Le misure sono state disposte dal questore sulla base delle informazioni raccolte sul territorio: quelle delle Volanti, del Commissariato di Treviglio, della Squadra Mobile e delle altre forze dell’ordine. L’attenzione si è concentrata in particolare nelle aree considerate più sensibili, ma gli interventi hanno riguardato tutta la provincia, alternando iniziative autonome a risposte puntuali a segnalazioni specifiche.
I fogli di via
Una parte significativa riguarda i cosiddetti “fogli di via obbligatori”: 128 in totale. Si tratta di provvedimenti che impongono a persone senza legami con un certo territorio – e trovate lì mentre commettevano reati – di allontanarsi e non farvi ritorno per un periodo che può andare da sei mesi a quattro anni. La loro violazione è un reato e può comportare fino a 18 mesi di carcere, oltre a una multa.
Gli avvisi orali
Ancora più numerosi sono gli “avvisi orali”, 137, rivolti a persone considerate abitualmente coinvolte in attività illecite. In questo caso non si tratta di un divieto, ma di un richiamo formale: un invito esplicito a cambiare comportamento, che arriva dopo una valutazione di episodi ritenuti preoccupanti e potenzialmente ripetibili.
I divieti di accesso
Negli ultimi anni il sistema delle misure di prevenzione si è arricchito anche di strumenti più specifici per intervenire in contesti pubblici. Tra questi ci sono i Dacur, cioè i divieti di accesso ad alcune aree urbane: nei primi tre mesi dell’anno ne sono stati emessi 52. In 22 casi si tratta della versione più restrittiva, quella che vieta la presenza nelle immediate vicinanze di locali pubblici: il cosiddetto “Daspo Willy”, nato dopo episodi di violenza nei luoghi della movida. Anche qui, il mancato rispetto del provvedimento ha conseguenze penali rilevanti.

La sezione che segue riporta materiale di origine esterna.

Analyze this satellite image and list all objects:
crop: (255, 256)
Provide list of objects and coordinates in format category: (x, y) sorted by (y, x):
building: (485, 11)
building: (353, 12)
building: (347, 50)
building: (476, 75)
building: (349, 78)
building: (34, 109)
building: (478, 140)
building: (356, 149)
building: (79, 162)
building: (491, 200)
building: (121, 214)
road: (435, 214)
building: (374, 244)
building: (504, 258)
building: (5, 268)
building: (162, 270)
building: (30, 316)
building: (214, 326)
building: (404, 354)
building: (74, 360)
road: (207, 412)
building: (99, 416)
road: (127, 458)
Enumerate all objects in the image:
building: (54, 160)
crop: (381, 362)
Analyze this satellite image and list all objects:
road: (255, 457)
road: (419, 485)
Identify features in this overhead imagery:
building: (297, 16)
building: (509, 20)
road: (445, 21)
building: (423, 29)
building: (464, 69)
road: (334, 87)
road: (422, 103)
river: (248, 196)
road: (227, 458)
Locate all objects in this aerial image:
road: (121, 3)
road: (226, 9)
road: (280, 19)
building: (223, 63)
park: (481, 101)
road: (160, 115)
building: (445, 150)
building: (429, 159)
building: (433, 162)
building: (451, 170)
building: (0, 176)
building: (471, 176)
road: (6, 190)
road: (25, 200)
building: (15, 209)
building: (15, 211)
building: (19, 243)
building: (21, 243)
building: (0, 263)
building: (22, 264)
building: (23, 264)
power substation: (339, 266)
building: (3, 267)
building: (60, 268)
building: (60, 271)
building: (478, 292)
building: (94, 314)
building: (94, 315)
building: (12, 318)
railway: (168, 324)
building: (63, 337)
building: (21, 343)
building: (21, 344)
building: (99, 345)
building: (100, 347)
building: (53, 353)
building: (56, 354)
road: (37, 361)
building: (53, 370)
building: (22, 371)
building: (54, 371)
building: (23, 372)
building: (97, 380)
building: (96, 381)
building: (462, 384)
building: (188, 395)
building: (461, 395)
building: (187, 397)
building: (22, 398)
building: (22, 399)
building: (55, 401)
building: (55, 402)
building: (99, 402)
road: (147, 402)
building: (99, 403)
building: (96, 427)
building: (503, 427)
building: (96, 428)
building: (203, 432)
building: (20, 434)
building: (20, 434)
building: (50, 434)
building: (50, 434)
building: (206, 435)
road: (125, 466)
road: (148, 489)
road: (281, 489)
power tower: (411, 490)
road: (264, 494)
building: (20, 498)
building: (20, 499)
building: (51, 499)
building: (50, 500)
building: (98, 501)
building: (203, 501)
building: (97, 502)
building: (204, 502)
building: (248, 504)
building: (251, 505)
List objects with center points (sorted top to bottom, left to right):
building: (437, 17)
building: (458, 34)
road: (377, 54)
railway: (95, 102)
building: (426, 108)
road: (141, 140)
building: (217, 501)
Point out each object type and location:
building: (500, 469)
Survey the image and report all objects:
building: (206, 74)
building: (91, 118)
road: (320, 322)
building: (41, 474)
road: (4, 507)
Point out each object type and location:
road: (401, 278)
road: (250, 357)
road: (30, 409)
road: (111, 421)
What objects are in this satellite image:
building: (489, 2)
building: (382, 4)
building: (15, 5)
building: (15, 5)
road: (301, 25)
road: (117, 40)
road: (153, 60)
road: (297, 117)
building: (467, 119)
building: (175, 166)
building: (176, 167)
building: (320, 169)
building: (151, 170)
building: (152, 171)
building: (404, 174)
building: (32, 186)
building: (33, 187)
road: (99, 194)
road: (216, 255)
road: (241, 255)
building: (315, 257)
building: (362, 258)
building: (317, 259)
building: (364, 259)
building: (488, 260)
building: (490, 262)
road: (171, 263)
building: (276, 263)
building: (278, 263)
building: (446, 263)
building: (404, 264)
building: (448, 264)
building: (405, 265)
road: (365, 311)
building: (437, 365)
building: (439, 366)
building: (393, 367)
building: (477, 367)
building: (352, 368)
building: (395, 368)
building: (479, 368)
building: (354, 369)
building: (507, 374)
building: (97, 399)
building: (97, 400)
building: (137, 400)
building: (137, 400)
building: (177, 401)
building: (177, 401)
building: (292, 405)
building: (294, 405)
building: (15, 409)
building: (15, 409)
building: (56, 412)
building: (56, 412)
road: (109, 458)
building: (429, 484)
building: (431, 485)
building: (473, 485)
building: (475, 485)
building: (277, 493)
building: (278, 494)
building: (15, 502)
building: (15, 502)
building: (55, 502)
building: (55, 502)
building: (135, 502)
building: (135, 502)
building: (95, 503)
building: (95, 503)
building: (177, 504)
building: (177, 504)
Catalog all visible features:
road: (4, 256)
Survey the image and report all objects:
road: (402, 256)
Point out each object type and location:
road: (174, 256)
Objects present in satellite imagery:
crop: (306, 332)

Situazioni familiari e relazionali
Un capitolo a parte riguarda le situazioni familiari e relazionali, dove il confine tra conflitto e violenza può diventare sottile. In questo ambito sono stati emessi 39 ammonimenti, uno strumento che funziona come un avvertimento formale: una sorta di “cartellino giallo” per chi tiene comportamenti molesti, minacciosi o aggressivi. Accanto all’ammonimento, viene proposto anche un percorso con professionisti – psicologi, educatori, medici – pensato per interrompere le condotte e ridurre il rischio che si ripetano.
Il lavoro nelle scuole
Accanto alle misure, continua anche il lavoro nelle scuole. Gli incontri con gli studenti, promossi dalla Questura nell’ambito dei progetti del Dipartimento della Pubblica Sicurezza, sono considerati un investimento a lungo termine: servono a costruire un dialogo con i più giovani e a diffondere una maggiore consapevolezza sui temi della legalità.